If one of the roots of the equation `2x^(2)-6x+k=0` is `(alpha + 5i)/(2)` (where `alpha, k in R`) then
Statement 1 : the value of `alpha` is 3
because
Statement 2 : the value of k is 17.

To solve the problem, we need to find the values of \( \alpha \) and \( k \) given that one of the roots of the quadratic equation \( 2x^2 - 6x + k = 0 \) is \( \frac{\alpha + 5i}{2} \). ### Step-by-Step Solution: 1. **Identify the given root**: We know one of the roots is \( \frac{\alpha + 5i}{2} \).
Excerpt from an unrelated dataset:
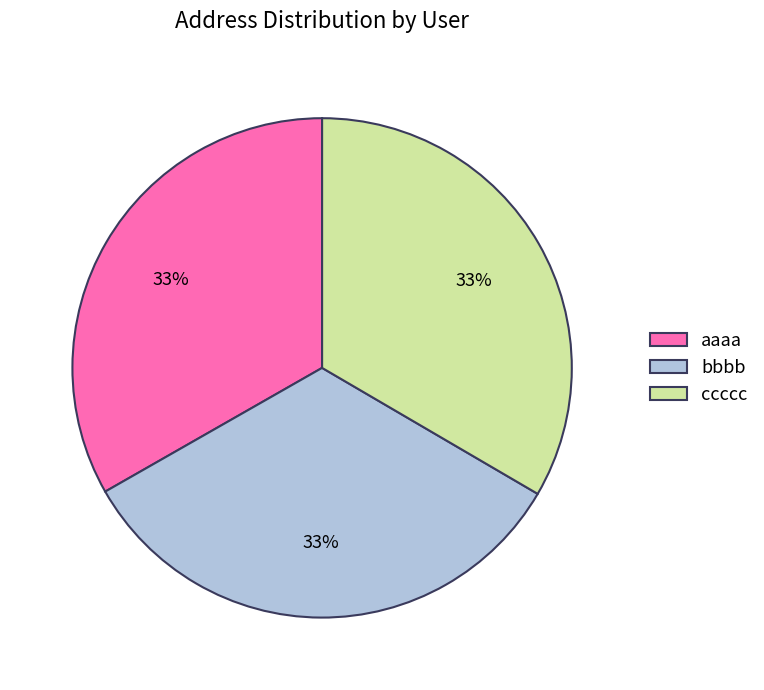

The ccccc slice represents 43% of the pie. True or false?

False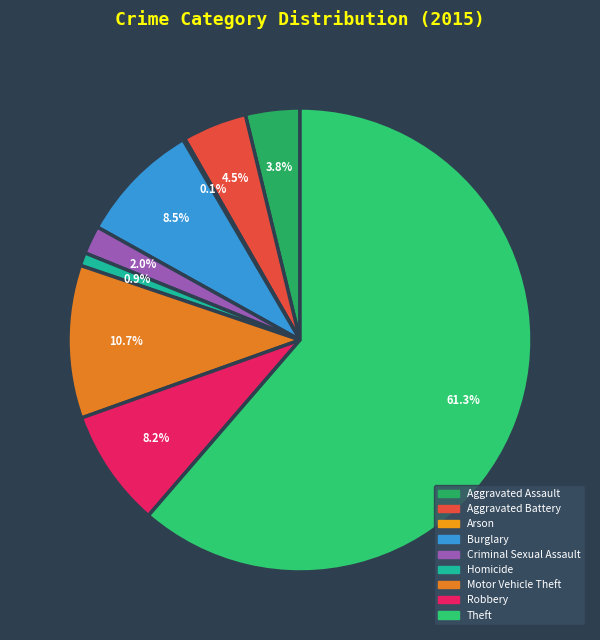

Count the number of slices in the pie.

9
Since the coefficients of the quadratic equation are real, the complex roots must occur in conjugate pairs. Therefore, the other root must be \( \frac{\alpha - 5i}{2} \). 2. **Use Vieta's Formulas**: According to Vieta's formulas, the sum of the roots \( r_1 + r_2 \) is equal to \( -\frac{b}{a} \) and the product of the roots \( r_1 \cdot r_2 \) is equal to \( \frac{c}{a} \). - Here, \( a = 2 \), \( b = -6 \), and \( c = k \). - The sum of the roots is: \[ \frac{\alpha + 5i}{2} + \frac{\alpha - 5i}{2} = \frac{2\alpha}{2} = \alpha \] - According to Vieta's, this should equal \( \frac{6}{2} = 3 \): \[ \alpha = 3 \] 3. **Calculate the product of the roots**: - The product of the roots is: \[ \left(\frac{\alpha + 5i}{2}\right) \left(\frac{\alpha - 5i}{2}\right) = \frac{(\alpha)^2 - (5i)^2}{4} = \frac{\alpha^2 + 25}{4} \] - According to Vieta's, this should equal \( \frac{k}{2} \): \[ \frac{\alpha^2 + 25}{4} = \frac{k}{2} \] - Substituting \( \alpha = 3 \): \[ \frac{3^2 + 25}{4} = \frac{k}{2} \] \[ \frac{9 + 25}{4} = \frac{k}{2} \] \[ \frac{34}{4} = \frac{k}{2} \] \[ \frac{17}{2} = \frac{k}{2} \] - Multiplying both sides by 2 gives: \[ k = 17 \] ### Conclusion: - From the calculations, we have found that \( \alpha = 3 \) and \( k = 17 \). Therefore, both statements are true.